Endoscopic retrograde cholangiopancreatography (ERCP): ERCP is a procedure that involves the introduction of an endoscope (a tube with a camera at the end) through the mouth and into the small intestine. A dye is then injected into the bile ducts while X-rays are taken. It can be useful for identifying stones, tumors, or narrowing of the bile ducts.
Liver Biopsy: Liver biopsy can be particularly helpful in diagnosing autoimmune hepatitis or biliary tract disorders. Patients with primary biliary cirrhosis are almost always positive for antimitochondrial antibody, and the majority of those affected by primary sclerosing cholangitis have antineutrophil cytoplasmic antibodies.

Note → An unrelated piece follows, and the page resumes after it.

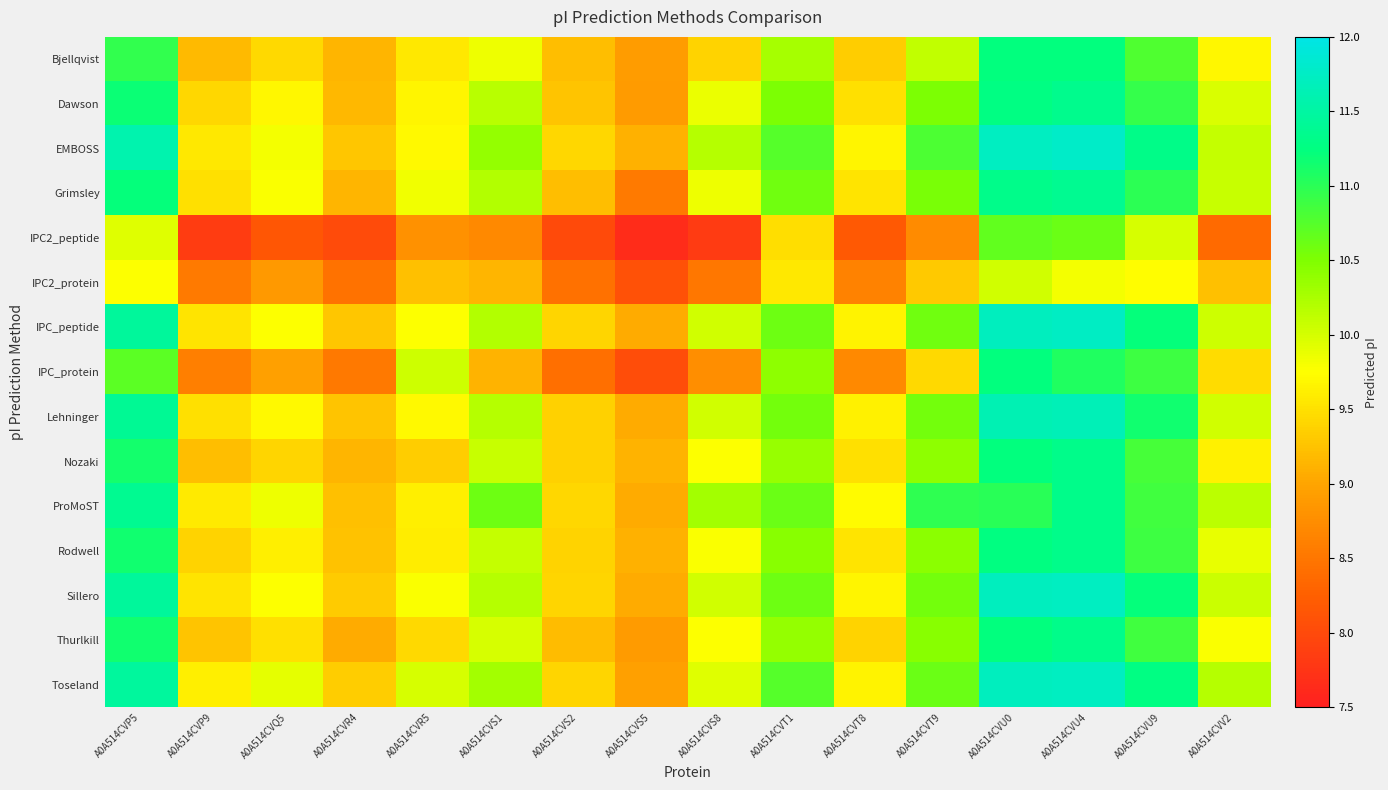

Rank the series by their maximum value, from lowest to highest.

IPC2_protein, IPC2_peptide, Bjellqvist, IPC_protein, Nozaki, Rodwell, Thurlkill, Dawson, Grimsley, ProMoST, Lehninger, Sillero, Toseland, IPC_peptide, EMBOSS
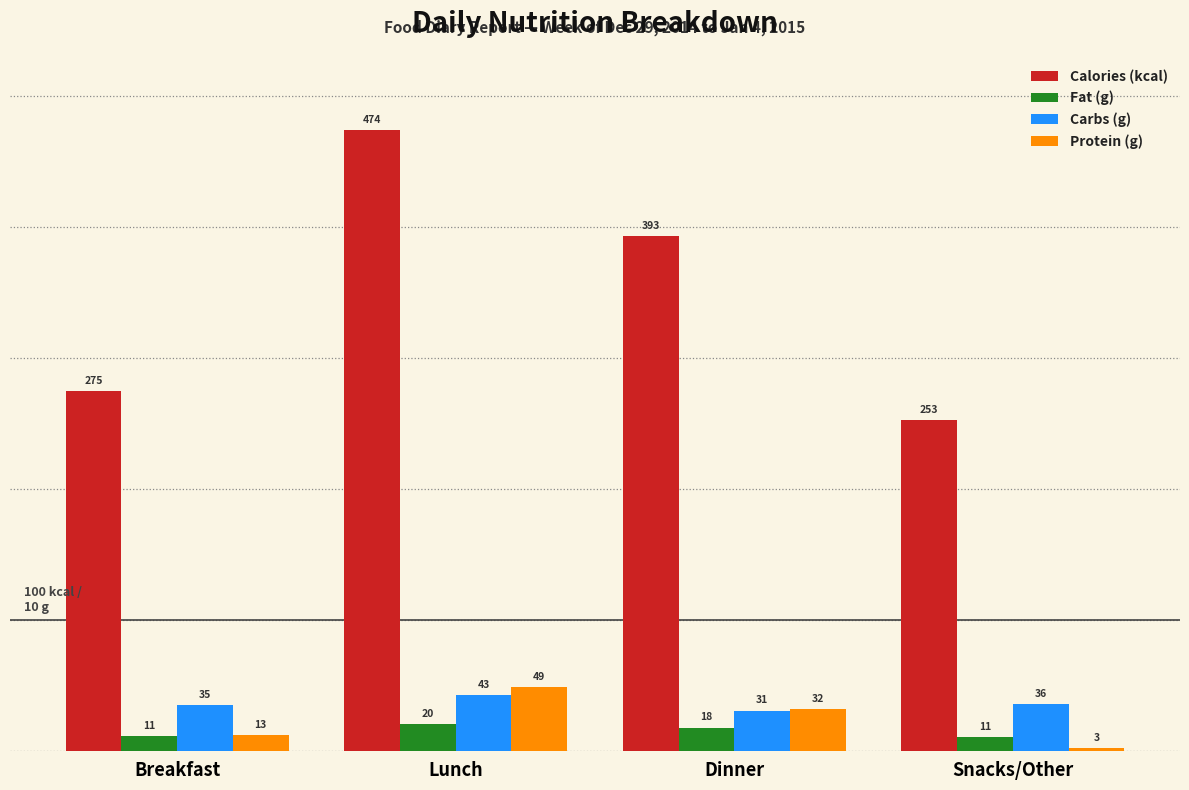

The value of Protein (g) at Dinner is 10.1. True or false?

False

Laparoscopy: It allows direct inspection of the liver and gallbladder, without the trauma of a full laparotomy. Unexplained cholestatic jaundice warrants laparoscopy occasionally and diagnostic laparotomy rarely.
Treatment of Jaundice:
Treatment of jaundice typically requires a diagnosis of the specific cause to select suitable treatment options. Treatment would target the specific cause, rather than jaundice itself.
Pre-hepatic jaundice: In treating pre-hepatic jaundice, the objective is to prevent the rapid breakdown of red blood cells that is causing bilirubin levels to build up in the blood.

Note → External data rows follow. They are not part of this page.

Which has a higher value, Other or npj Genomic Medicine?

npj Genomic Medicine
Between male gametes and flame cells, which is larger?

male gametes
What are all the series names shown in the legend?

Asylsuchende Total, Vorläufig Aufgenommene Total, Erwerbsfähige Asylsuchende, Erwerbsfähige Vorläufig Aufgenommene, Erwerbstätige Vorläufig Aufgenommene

In cases of infections, such as malaria, the use of medication to treat the underlying infection is usually recommended. For genetic blood disorders, such as sickle cell anemia or thalassemia, blood transfusions may be required to replace the red blood cells.
Intra-hepatic jaundice: In cases of intra-hepatic jaundice, the objective is to repair any liver damage, although the liver can often repair itself over time. The treatment is therefore to prevent any further liver damage from occurring.
If the damage is caused by exposure to harmful substances such as alcohol or chemicals, avoiding any further exposure to the substance is recommended.
In severe cases of liver disease, a liver transplant is another possible option.
Post-hepatic jaundice: In most cases of post-hepatic jaundice, surgery is recommended to unblock the bile duct system. During surgery, it may also be necessary to remove:
- the gallbladder,
- a section of the bile duct system,
- a section of the pancreas to prevent further blockages from occurring.
In certain cases of newborn jaundice, exposing the baby to special colored lights (phototherapy) or exchange blood transfusions may be required to decrease elevated bilirubin levels.
Complication:
Complications include sepsis, especially cholangitis, biliary cirrhosis, pancreatitis, coagulopathy, renal and liver failure.
The itching associated with jaundice and cholestasis can sometimes be so severe that it causes patients to scratch their skin “raw”, have trouble sleeping, and, rarely, even commit suicide.
Most complications that arise are a result of the underlying cause of jaundice, not from jaundice itself. For example, it caused by a bile duct obstruction may lead to uncontrolled bleeding due to a deficiency of vitamins needed for normal blood clotting.